I am not born a leader. I have known that from the start. I have no commanding presence and neither am I charismatic or eloquent. I have no voice among many nor do I challenge a thought. I do not insist myself nor argue just to emphasize my point. I simply stand in one corner and watch them, listen to their words, suggest a thing or two and agree with everyone. If I am not comfortable with what was agreed upon, I voice my apprehension hoping someone will see my point and take it from there. If that doesn’t happen, I simply abide with full support. And that is me, a born follower.
Some people are either born leaders or moulded to be leaders. I will not argue if leaders are made or born. However, I agree that leadership is a skill that can be learned by training, observation, perception, practice and experience over time. In fact, there are a lot of leadership trainings and even a master degree in leadership. I wonder if these trainings also include moral standards and ethical standards.

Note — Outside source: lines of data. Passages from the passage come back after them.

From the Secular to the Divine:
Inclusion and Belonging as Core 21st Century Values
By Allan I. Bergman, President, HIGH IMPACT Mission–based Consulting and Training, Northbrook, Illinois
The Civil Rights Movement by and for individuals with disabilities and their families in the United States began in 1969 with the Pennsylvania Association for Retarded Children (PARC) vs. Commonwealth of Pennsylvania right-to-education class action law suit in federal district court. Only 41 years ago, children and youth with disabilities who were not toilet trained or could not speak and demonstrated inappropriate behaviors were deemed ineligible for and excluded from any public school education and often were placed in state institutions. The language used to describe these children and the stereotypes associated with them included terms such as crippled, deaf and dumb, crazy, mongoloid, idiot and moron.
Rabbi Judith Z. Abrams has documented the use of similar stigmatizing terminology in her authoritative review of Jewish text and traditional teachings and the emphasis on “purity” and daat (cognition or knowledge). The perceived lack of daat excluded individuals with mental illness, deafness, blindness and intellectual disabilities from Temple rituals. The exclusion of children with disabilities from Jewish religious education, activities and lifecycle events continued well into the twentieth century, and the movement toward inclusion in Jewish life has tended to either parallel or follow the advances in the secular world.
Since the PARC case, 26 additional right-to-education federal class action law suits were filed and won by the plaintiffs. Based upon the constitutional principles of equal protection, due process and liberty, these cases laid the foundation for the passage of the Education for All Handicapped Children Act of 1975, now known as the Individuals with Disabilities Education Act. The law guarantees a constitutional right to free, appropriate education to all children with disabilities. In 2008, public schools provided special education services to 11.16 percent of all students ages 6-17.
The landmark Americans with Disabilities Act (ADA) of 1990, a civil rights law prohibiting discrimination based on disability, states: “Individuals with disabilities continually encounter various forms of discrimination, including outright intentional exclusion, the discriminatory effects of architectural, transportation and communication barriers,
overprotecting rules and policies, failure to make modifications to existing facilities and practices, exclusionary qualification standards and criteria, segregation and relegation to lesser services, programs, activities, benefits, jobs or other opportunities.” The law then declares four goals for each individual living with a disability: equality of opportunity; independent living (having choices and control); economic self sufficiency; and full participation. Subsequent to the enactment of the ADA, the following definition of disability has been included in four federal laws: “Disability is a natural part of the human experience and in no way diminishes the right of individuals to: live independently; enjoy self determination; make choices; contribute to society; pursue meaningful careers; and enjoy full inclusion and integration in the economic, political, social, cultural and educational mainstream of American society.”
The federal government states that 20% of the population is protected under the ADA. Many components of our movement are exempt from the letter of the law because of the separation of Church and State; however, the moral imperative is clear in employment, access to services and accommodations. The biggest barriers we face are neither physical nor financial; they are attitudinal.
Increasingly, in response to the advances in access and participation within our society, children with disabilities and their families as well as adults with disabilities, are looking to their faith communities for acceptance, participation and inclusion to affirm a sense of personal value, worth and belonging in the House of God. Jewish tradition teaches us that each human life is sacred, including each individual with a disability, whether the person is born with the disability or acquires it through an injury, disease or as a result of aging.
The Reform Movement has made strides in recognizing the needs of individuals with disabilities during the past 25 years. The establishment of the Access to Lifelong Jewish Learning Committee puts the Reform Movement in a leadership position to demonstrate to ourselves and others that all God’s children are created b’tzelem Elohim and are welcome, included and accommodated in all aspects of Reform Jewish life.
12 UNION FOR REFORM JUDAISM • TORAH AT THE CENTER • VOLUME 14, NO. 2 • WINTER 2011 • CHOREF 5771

Why is it imperative that leaders understand ethical and moral standards? It is because they have the POWER TO INFLUENCE people in their organization. Their influence can either be positive or negative. We can look at the example of many leaders who have helped shape history by their influence. We have positive leaders like Jesus Christ and his apostles, Martin Luther King, and Thomas Jefferson the principle author of declaration of independence. There were also leaders with negative influence like Adolf Hitler who led Germany in war and is linked to the Holocaust and extermination of Jews and other ‘undesirables’. In business, what happens if management fails to lead their people into the right path?
The organization collapse if management fails to steer them on the right path. A classic example is Enron. Enron’s Code of Ethics says that “As officers and employees of Enron Corp., its subsidiaries, and its affiliated companies, we are responsible for conducting the business affairs of the companies in accordance with all applicable laws and in a moral and honest manner.” However, in reality according to Sherron Watkins, the vice president for corporate development, “Enron’s unspoken message was, ‘Make the numbers, make the numbers, make the numbers—if you steal, if you cheat, just don’t get caught. If you do, beg for a second chance, and you’ll get one.’” These two statements contradict each other. It is management who has set the rules to follow and it is still management who has the hand in shaping the kind of culture they want for the company. In this case, it is very evident that they failed to re-direct the organization to adherence to ethical practices, but rather encourages unethical behaviour. This failure of top leadership plus a corporate culture that allows unethical conduct has contributed to the surmise of the company. What could the employees have done to prevent this?
Every employee has a choice to stand for what he believes in or simply dance with the company’s music. As for me, I might consider myself a born follower, but I am definitely not a blind follower. I have been working for more than two decades and in my experience, you always have a choice. I do not like to argue my point; I simply present facts, rules, laws and possible consequences. If after laying down my reasons for disagreement and still they persist to do unlawful or unethical ways, then they are on their own. Doing the right thing may not be the easiest thing to do or is not financially rewarding at times, but it gives me peace of mind. And Peace of Mind is Priceless.